The Board does have the authority to require banking organizations not meeting these thresholds to nonetheless calculate risk-weighted assets for market risk, but based on SoFi’s public FR Y-9C reports, which report $0 of market risk RWAs, this authority has not been exercised.
It also tracks the most recent 10-Q disclosure from SoFi, which lists a “Digital assets safeguarding asset” of $132,456,000. SoFi explains that these assets “are classified as Level 2, because they do not trade in active markets, and are valued using quoted prices on an active exchange that has been identified as the principal market for the underlying digital assets that are being held by our third-party custodians for the benefit of our members.” See the table on page 49 of the 10-Q for a breakdown of the assets in question (mostly BTC and ETH, but also, among other holdings, more than $4 million worth of Dogecoin).
Note that the category “other assets” in this context is broader than the definition of “other assets” from the balance sheet earlier in the Y-9C, which is why the total here does not match the total there.
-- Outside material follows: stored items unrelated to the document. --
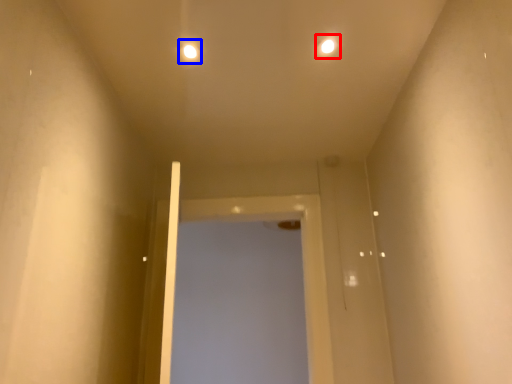
Question: Which object appears closest to the camera in this image, light (highlighted by a red box) or light (highlighted by a blue box)?

Choices:
 (A) light
 (B) light

Answer: (A)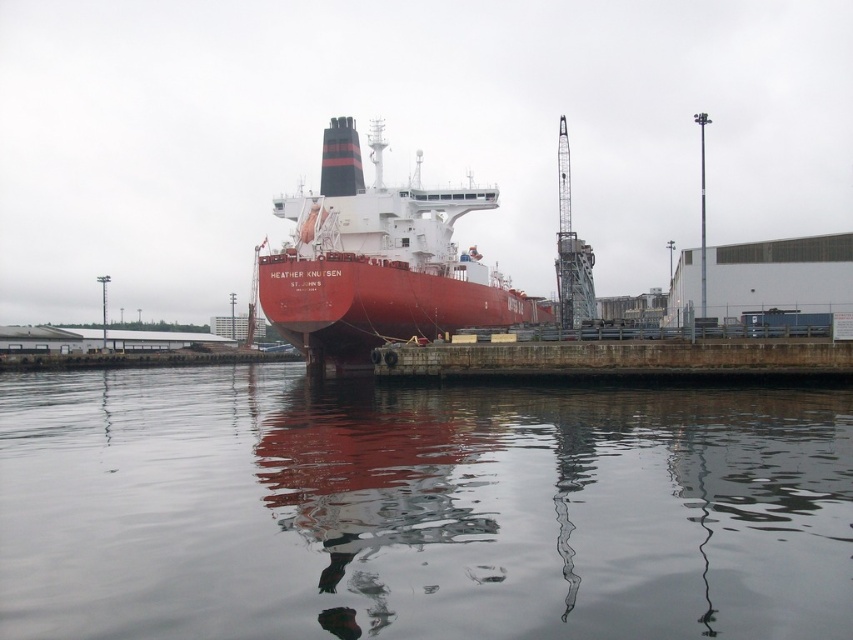
Question: Among these points, which one is nearest to the camera?

Choices:
 (A) (399, 353)
 (B) (822, 400)
 (C) (281, 320)

Answer: (B)

Question: Among these objects, which one is nearest to the camera?

Choices:
 (A) smooth water at center
 (B) concrete at center
 (C) matte red ship at center

Answer: (A)

Question: Which of the following is the farthest from the observer?

Choices:
 (A) concrete at center
 (B) smooth water at center

Answer: (A)

Question: Does matte red ship at center have a larger size compared to concrete at center?

Choices:
 (A) yes
 (B) no

Answer: (A)

Question: Is smooth water at center bigger than concrete at center?

Choices:
 (A) yes
 (B) no

Answer: (A)

Question: Is the position of smooth water at center less distant than that of matte red ship at center?

Choices:
 (A) no
 (B) yes

Answer: (B)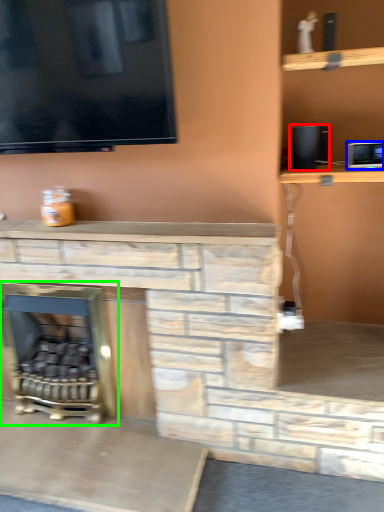
Question: Estimate the real-world distances between objects in this image. Which object is farther from speaker (highlighted by a red box), appliance (highlighted by a blue box) or fireplace (highlighted by a green box)?

Choices:
 (A) appliance
 (B) fireplace

Answer: (B)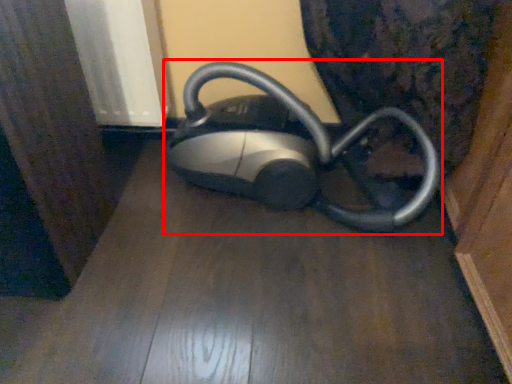
Question: From the image's perspective, what is the correct spatial positioning of home appliance (annotated by the red box) in reference to surface?

Choices:
 (A) below
 (B) above

Answer: (B)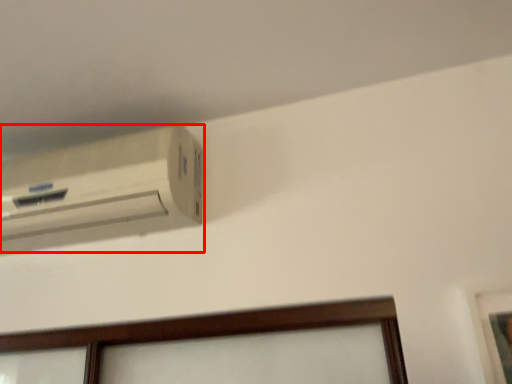
Question: Where is air conditioning (annotated by the red box) located in relation to picture frame in the image?

Choices:
 (A) left
 (B) right

Answer: (A)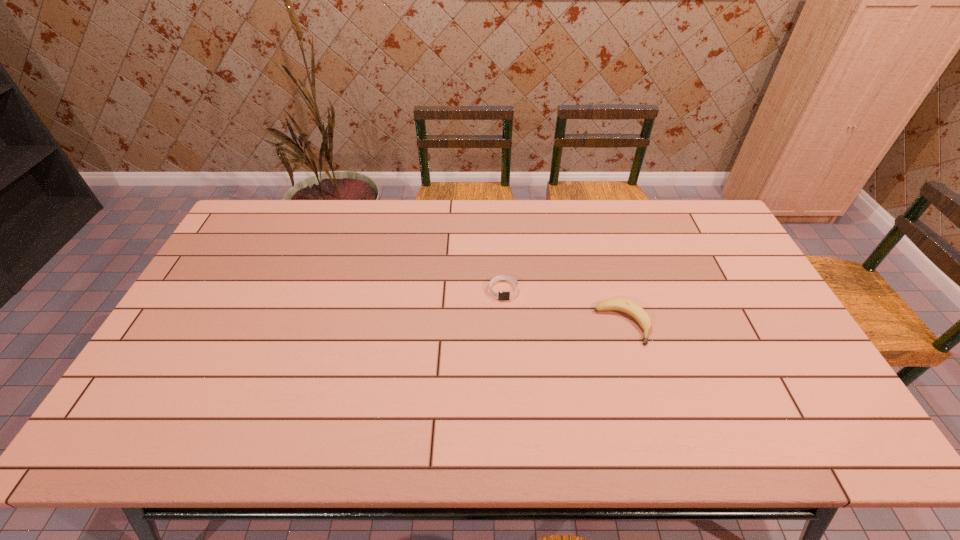
You are a GUI agent. You are given a task and a screenshot of the screen. Output one action in this format:
    pyautogui.click(x=<x>, y=<y>)
    Task: Click on the taller object
    This screenshot has height=540, width=960.
    Given the screenshot: What is the action you would take?
    pyautogui.click(x=638, y=313)

I want to click on the nearer object, so click(x=638, y=313).

This screenshot has height=540, width=960. What are the coordinates of `the left object` in the screenshot? It's located at (500, 295).

The width and height of the screenshot is (960, 540). I want to click on wristband, so click(500, 295).

You are a GUI agent. You are given a task and a screenshot of the screen. Output one action in this format:
    pyautogui.click(x=<x>, y=<y>)
    Task: Click on the vacant space located 0.340m on the back of the banana
    The height and width of the screenshot is (540, 960).
    Given the screenshot: What is the action you would take?
    pyautogui.click(x=595, y=231)

Where is `free point located on the outer surface of the left object`? This screenshot has width=960, height=540. free point located on the outer surface of the left object is located at coordinates (508, 373).

Where is `vacant space at the far edge`? The width and height of the screenshot is (960, 540). vacant space at the far edge is located at coordinates (537, 234).

Identify the location of vacant point at the near edge. Image resolution: width=960 pixels, height=540 pixels. (564, 422).

The width and height of the screenshot is (960, 540). What are the coordinates of `vacant space at the left edge` in the screenshot? It's located at (259, 264).

This screenshot has width=960, height=540. In order to click on free space at the right edge in this screenshot , I will do `click(802, 398)`.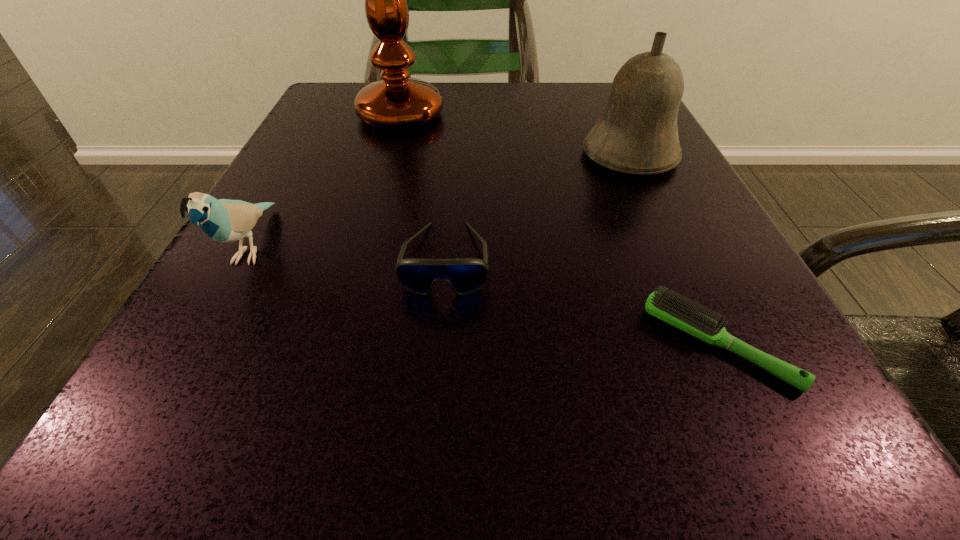
Locate an element on the screen. empty location between the table lamp and the shortest object is located at coordinates (560, 229).

Where is `free spot between the third shortest object and the bell`? The height and width of the screenshot is (540, 960). free spot between the third shortest object and the bell is located at coordinates (442, 201).

At what (x,y) coordinates should I click in order to perform the action: click on free space between the sunglasses and the tallest object. Please return your answer as a coordinate pair (x, y). The image size is (960, 540). Looking at the image, I should click on [423, 187].

Where is `free point between the bell and the hairbrush`? This screenshot has height=540, width=960. free point between the bell and the hairbrush is located at coordinates (674, 249).

You are a GUI agent. You are given a task and a screenshot of the screen. Output one action in this format:
    pyautogui.click(x=<x>, y=<y>)
    Task: Click on the object that is the fourth nearest to the fourth shortest object
    
    Given the screenshot: What is the action you would take?
    pyautogui.click(x=223, y=220)

Select which object is the third closest to the sunglasses. Please provide its 2D coordinates. Your answer should be formatted as a tuple, i.e. [(x, y)], where the tuple contains the x and y coordinates of a point satisfying the conditions above.

[(637, 133)]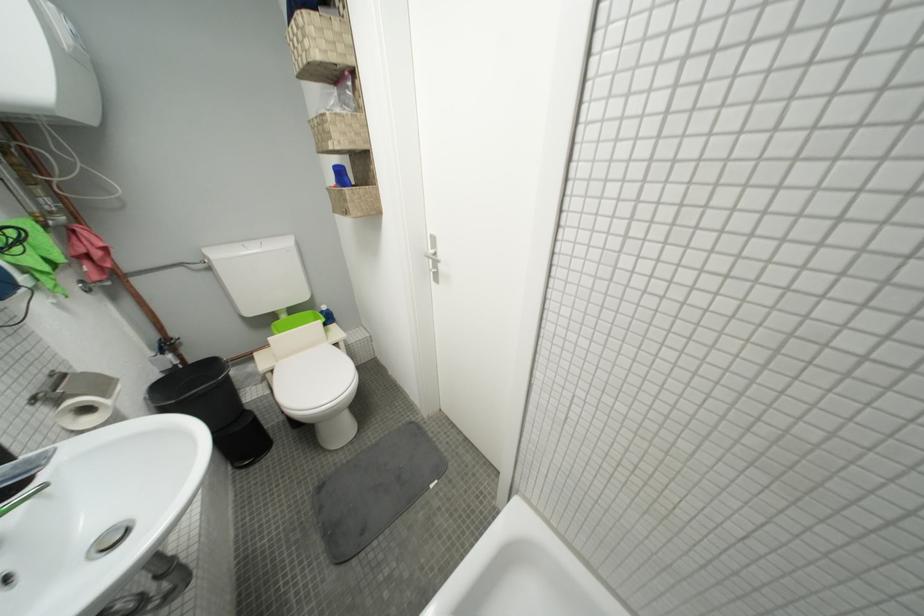
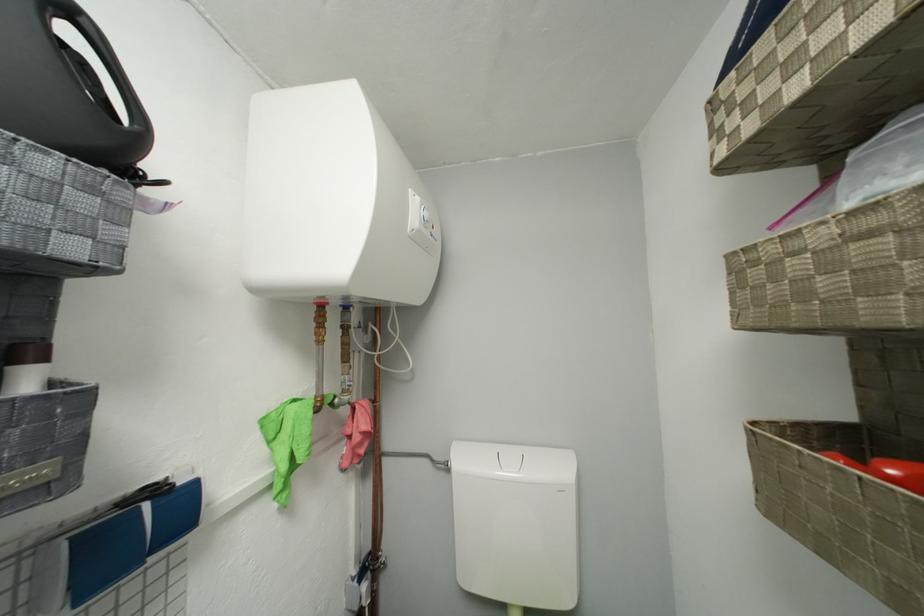
Locate, in the second image, the point that corresponds to pixel 53 270 in the first image.

(293, 469)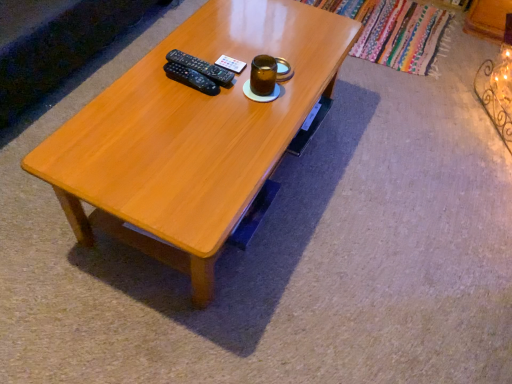
The width and height of the screenshot is (512, 384). I want to click on free space that is to the left of black plastic remote at center, so tap(145, 74).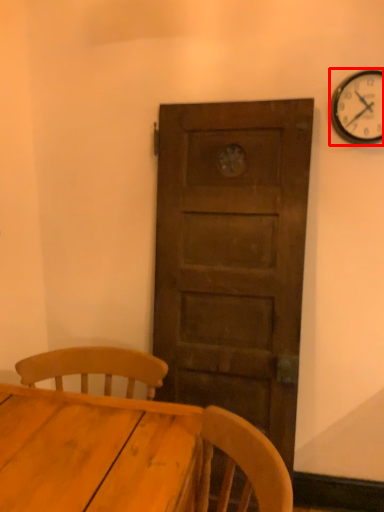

To be clear, the strict Basel approach, even if in effect, would not necessarily apply to SoFi’s crypto assets, which as I understand it are almost all held in custody on behalf of customers. Indeed, some (but not the SEC staff) would argue that such custodied assets should not be reflected on SoFi’s balance sheet at all.
Also worth acknowledging is that at the end of September 2022 SoFi had a CET1 risk-based capital ratio of 24.2%, well in excess of applicable requirements. Plus, even if you think risk weighting of assets is a fool’s errand, SoFi’s leverage ratio (i.e., a capital measure that treats all assets equally) at the end of the same period was 30.97%, again well in excess of applicable requirements.